• ASSIGNED TASK: Please report each line of the data below that contains "GOOGLE".

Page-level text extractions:
###

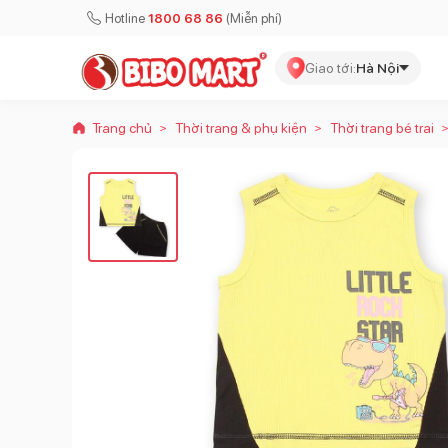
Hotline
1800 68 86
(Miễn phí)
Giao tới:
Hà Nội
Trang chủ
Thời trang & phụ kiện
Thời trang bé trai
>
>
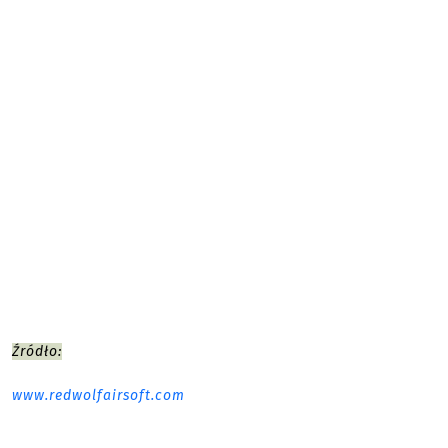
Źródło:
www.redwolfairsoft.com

###

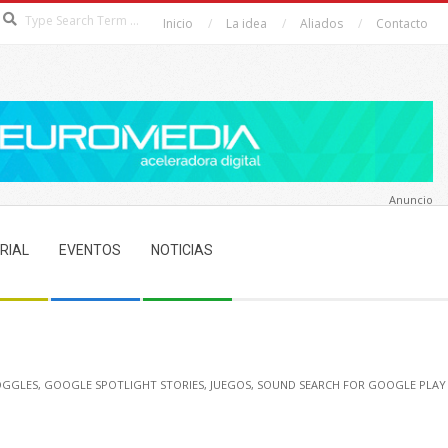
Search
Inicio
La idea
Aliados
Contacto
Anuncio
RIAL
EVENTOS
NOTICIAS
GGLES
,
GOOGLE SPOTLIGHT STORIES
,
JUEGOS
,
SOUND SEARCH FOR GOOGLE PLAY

###

• SOLUTION BELOW:
GOOGLE SPOTLIGHT STORIES
SOUND SEARCH FOR GOOGLE PLAY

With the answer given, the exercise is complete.